**** Available records ****

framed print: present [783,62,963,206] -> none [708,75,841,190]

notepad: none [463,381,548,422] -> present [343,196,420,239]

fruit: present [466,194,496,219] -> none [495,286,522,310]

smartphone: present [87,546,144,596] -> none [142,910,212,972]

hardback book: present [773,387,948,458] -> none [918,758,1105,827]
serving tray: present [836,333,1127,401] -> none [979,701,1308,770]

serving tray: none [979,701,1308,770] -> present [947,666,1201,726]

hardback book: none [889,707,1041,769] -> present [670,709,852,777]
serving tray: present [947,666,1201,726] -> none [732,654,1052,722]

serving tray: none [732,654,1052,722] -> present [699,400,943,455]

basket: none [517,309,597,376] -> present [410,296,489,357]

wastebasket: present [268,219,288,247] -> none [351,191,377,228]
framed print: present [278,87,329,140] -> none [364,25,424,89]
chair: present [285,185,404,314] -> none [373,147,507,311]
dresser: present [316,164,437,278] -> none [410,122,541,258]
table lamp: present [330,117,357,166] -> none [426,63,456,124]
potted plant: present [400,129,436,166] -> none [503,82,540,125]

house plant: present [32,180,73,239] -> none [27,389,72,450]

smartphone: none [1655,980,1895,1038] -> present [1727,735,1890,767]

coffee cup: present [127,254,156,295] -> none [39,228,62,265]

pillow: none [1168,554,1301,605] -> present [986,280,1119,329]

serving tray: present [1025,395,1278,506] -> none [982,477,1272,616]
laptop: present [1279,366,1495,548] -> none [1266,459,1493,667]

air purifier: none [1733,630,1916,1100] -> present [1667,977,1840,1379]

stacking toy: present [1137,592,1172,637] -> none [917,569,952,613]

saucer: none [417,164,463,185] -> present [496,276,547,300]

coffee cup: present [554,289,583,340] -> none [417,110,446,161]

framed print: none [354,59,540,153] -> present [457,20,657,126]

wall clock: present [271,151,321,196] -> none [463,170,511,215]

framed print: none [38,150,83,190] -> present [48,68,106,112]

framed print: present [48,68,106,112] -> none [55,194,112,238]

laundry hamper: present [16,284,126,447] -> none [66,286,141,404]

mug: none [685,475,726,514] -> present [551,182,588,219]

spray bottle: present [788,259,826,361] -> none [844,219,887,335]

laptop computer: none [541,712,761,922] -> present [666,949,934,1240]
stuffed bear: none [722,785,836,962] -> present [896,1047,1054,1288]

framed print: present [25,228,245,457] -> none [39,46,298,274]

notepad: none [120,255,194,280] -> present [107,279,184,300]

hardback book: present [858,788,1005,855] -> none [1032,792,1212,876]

****

◆ Task goal: Among the lines above, which ones include the word "tray"? Copy them.

◆ Response below:
serving tray: present [836,333,1127,401] -> none [979,701,1308,770]
serving tray: none [979,701,1308,770] -> present [947,666,1201,726]
serving tray: present [947,666,1201,726] -> none [732,654,1052,722]
serving tray: none [732,654,1052,722] -> present [699,400,943,455]
serving tray: present [1025,395,1278,506] -> none [982,477,1272,616]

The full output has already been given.